For cryptocurrency mining, if you report it as your "work" on schedule C, you will pay both income tax and self employment tax.  Your expenses (computers and electricity) are going to be difficult to prove for various reasons, so the expense deduction probably won't offset the extra tax.

So instead you would report your cryptocurrency income as "other income" -- similar to how you would report a lottery prize.  The amount of income is equal to the value of each coin or part of a coin that you are awarded on the date it is awarded.  For example, if you are part of a pool and are awarded 0.1 BTC once a month, you would count that as income using the exchange rate on the day it is awarded (around $1500 today).  You keep a list of all the coins that are credited to your wallet, the date, and the exchange value on the day it is awarded.  At the end of the year, you report the total dollar amount as income.

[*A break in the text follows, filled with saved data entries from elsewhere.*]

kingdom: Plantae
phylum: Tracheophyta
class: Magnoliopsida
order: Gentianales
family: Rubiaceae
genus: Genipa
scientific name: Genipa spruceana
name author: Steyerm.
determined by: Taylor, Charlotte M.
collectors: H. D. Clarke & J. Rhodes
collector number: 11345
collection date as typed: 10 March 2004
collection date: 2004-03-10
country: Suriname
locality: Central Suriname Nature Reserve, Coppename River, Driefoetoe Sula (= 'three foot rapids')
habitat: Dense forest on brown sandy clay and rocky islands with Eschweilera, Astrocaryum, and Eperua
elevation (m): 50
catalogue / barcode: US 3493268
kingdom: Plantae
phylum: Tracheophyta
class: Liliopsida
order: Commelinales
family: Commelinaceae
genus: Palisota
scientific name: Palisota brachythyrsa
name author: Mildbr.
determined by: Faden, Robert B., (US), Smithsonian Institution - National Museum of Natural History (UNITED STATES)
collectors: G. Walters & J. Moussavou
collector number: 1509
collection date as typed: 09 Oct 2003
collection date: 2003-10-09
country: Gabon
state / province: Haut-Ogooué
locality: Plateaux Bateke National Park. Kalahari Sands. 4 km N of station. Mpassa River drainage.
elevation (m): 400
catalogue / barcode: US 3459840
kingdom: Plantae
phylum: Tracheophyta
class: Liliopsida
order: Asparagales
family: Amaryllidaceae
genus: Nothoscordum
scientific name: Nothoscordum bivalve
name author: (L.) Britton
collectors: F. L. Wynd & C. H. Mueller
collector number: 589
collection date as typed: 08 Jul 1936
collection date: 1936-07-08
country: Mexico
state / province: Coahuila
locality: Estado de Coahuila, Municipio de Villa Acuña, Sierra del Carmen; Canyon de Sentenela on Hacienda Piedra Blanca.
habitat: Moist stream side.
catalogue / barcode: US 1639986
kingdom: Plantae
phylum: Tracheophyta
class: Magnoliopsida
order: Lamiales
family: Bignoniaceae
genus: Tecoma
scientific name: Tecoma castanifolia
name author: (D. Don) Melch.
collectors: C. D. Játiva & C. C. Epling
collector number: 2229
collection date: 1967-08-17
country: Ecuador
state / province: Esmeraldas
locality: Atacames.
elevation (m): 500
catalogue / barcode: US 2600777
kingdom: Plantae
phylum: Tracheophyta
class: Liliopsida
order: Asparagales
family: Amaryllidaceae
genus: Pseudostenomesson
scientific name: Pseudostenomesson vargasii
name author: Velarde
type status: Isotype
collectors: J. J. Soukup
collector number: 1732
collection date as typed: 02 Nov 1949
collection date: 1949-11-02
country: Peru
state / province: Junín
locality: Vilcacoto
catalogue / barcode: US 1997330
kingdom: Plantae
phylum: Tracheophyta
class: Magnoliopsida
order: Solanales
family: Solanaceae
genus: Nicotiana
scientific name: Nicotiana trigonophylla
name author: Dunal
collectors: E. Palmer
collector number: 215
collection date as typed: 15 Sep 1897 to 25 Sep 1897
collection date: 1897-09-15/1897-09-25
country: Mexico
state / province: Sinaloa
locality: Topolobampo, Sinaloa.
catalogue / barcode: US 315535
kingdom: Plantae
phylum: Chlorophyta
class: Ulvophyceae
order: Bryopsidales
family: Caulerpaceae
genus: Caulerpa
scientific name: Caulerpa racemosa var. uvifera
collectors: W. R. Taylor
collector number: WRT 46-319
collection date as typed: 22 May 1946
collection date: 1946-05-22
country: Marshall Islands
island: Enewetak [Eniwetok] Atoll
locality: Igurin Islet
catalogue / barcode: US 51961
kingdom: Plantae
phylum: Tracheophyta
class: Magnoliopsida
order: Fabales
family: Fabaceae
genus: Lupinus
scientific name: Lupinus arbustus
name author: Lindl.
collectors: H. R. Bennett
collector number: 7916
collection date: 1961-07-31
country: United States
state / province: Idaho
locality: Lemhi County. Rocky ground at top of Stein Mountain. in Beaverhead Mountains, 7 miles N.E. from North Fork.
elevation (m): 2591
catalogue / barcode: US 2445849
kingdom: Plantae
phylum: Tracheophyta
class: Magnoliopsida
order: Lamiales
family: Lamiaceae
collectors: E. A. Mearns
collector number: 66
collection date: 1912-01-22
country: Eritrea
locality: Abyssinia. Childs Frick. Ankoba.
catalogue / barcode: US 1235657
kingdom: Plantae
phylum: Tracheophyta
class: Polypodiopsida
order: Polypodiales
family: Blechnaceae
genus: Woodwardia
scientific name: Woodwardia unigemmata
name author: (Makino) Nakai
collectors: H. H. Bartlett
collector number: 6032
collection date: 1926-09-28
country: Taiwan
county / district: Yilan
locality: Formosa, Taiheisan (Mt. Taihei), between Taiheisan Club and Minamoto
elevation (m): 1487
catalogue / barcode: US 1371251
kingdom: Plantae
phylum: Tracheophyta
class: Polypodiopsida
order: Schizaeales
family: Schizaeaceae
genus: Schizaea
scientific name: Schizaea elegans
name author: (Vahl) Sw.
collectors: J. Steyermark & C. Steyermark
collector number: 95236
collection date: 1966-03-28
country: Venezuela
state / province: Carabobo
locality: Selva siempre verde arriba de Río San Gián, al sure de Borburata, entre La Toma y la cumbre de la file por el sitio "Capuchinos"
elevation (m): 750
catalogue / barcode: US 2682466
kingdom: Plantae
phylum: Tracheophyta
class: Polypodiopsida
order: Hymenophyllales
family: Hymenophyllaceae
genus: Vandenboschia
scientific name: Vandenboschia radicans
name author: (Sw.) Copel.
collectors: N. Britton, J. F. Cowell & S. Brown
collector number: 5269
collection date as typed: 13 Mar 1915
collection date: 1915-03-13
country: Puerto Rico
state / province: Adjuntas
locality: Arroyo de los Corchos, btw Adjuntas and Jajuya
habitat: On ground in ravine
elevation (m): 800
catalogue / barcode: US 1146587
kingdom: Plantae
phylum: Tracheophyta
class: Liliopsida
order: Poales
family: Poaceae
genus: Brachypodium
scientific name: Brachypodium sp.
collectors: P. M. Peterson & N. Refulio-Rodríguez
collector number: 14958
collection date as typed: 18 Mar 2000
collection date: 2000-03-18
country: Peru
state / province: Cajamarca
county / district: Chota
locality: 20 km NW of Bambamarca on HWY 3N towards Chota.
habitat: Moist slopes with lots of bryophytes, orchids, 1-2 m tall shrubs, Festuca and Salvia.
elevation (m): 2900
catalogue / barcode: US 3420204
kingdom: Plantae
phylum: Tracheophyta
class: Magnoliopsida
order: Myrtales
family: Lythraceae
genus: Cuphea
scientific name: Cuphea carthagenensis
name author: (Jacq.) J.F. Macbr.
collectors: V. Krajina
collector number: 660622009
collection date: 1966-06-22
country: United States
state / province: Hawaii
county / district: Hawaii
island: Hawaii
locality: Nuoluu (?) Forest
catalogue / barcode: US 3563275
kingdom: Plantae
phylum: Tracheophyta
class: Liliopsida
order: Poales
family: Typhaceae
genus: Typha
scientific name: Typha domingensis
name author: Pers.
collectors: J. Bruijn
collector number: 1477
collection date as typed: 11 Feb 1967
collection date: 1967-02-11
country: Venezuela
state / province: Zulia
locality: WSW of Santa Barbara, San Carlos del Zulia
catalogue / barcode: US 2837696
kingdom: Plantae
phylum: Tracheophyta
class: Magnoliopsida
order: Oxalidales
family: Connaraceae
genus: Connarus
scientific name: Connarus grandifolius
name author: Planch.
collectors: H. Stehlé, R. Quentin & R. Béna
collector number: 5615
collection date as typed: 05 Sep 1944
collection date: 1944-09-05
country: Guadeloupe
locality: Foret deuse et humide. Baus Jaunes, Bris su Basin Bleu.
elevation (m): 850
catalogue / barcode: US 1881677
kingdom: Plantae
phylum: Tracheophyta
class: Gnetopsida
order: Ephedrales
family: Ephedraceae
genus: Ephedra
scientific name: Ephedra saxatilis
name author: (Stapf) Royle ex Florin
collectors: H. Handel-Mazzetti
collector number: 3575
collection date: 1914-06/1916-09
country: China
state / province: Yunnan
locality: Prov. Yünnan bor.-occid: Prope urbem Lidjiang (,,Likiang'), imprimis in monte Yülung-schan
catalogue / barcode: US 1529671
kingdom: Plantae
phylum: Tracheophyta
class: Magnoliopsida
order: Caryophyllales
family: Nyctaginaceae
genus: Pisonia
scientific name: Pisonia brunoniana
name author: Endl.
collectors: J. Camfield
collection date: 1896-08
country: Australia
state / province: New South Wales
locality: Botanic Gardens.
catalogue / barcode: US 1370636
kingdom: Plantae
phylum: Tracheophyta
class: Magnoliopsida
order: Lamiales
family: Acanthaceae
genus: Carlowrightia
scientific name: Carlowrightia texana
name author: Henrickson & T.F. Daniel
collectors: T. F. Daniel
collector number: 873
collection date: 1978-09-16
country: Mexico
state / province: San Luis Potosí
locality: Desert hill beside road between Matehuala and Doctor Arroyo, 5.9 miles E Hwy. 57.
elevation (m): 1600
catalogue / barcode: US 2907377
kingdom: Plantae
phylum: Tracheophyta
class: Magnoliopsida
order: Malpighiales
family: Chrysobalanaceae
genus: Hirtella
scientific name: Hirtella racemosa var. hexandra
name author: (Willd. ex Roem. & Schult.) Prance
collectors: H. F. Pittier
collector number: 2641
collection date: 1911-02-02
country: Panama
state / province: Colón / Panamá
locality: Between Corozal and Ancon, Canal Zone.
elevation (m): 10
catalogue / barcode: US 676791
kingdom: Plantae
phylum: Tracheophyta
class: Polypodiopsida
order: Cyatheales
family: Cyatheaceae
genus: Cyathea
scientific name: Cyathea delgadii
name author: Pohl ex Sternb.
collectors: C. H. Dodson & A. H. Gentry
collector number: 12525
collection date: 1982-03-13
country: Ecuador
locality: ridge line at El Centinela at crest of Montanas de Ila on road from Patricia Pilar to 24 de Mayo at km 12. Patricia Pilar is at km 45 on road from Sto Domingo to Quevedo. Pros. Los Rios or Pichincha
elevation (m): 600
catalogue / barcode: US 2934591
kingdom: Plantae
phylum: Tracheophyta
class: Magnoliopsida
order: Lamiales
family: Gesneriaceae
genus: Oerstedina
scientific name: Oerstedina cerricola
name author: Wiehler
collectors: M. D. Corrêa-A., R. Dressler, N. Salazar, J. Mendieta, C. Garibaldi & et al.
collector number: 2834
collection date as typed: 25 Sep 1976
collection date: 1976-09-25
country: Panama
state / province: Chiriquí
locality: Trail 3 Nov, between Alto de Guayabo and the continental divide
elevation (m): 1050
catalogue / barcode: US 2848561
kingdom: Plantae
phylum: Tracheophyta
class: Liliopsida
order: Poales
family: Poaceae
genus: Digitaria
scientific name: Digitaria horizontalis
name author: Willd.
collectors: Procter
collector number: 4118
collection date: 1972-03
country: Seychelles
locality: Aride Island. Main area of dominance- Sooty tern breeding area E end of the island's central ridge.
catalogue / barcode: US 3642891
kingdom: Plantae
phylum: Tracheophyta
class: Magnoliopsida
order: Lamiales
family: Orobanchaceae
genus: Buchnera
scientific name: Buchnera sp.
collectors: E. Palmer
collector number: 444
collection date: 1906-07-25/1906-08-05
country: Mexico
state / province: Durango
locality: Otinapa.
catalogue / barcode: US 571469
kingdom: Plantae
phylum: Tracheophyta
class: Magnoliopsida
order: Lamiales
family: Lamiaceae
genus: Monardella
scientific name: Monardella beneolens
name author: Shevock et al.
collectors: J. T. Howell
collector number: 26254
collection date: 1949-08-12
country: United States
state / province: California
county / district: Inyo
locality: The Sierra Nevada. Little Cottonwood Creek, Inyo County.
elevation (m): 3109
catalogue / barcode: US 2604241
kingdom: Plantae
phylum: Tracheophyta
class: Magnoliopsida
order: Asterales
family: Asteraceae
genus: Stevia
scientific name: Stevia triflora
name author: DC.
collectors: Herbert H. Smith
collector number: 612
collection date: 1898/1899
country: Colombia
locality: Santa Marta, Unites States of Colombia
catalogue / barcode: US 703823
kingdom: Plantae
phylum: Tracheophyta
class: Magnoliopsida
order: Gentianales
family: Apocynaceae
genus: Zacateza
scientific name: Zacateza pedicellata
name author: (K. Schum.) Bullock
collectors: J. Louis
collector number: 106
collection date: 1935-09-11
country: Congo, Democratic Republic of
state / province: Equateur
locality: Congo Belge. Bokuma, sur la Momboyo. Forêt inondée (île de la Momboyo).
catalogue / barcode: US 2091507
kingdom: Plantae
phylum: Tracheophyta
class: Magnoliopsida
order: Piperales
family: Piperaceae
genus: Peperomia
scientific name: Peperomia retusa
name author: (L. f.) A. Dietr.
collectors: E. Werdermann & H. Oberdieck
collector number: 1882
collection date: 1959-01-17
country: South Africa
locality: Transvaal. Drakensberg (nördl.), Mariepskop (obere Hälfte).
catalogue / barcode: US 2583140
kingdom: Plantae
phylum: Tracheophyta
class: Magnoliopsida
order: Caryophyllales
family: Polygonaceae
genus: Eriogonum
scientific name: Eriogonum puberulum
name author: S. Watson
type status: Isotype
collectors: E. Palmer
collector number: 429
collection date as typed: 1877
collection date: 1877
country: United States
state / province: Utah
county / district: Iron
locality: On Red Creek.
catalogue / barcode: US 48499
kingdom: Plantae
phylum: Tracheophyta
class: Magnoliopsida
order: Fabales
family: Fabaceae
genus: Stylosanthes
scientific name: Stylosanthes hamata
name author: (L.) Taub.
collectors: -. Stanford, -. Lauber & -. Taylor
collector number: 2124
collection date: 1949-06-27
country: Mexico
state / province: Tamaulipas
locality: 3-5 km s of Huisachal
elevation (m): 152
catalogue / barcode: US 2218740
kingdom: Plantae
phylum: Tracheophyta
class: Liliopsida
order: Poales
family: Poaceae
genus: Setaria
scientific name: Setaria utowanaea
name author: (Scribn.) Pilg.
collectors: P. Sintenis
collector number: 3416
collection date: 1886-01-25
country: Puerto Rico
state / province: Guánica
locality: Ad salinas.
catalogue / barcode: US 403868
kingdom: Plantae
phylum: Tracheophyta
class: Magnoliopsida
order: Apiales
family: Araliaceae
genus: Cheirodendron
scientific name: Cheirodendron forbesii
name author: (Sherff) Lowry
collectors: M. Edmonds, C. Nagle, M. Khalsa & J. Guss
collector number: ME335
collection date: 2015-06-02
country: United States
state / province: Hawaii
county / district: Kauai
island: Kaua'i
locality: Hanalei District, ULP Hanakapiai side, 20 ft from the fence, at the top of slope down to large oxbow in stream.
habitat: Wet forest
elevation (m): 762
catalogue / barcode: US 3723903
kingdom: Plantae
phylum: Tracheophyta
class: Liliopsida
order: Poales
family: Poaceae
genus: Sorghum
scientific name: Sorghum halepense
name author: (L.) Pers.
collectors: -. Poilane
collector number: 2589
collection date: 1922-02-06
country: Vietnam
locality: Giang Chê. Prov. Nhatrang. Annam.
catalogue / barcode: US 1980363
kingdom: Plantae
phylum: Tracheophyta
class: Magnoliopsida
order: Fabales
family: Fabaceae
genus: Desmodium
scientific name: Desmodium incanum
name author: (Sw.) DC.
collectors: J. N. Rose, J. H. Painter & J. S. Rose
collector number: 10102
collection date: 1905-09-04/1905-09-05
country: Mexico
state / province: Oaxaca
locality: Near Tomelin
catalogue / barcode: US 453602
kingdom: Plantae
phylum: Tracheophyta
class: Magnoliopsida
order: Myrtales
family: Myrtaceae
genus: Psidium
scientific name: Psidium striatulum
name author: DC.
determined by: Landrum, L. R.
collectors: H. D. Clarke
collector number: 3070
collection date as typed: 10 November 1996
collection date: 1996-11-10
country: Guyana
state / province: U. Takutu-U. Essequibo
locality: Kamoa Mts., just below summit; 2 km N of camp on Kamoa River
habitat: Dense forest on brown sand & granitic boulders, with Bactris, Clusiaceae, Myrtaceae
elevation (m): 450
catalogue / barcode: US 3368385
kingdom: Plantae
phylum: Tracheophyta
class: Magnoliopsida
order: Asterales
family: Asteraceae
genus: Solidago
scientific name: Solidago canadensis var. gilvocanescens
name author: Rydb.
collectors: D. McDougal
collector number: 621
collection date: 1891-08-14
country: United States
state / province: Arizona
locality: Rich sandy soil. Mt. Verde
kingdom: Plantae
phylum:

Separately, if you hold the currency and sell it later, you have to account for a gain or loss.  This is similar to buying and selling gold coins or other collectibles.  You have a capital gain if you sell for more than you paid, and you have a capital loss if you sell for less than you paid.  That creates more taxable income, or a tax deduction.  Suppose you create 0.1BTC on January 10 for $1500 and report that as taxable income.  Then you sell it on June 30 for $1800.  You have a $300 gain that is a second type of taxable income.  Or if you sold it for $1200, then you have a $300 loss that you can use as a deduction later.  You also need to keep accurate excellent records of each time you cash out a virtual currency, including the date and amount of the cash out and the date and amount you paid for the coin, or the date and amount of income that you reported when the coin was created.

If this is still too much for you, I suggest you find a high school, community college, or other organization that offers a free or low cost course in income taxes.  The IRS has 7 years to audit you if you fail to report income and it is not clear how much information the IRS will be able to get from the cryptocurrency exchanges about their customers.  You can also read the IRS web site or buy a book on the topic, there are several inexpensive books on income taxes and cryptocurrency taxes for beginners.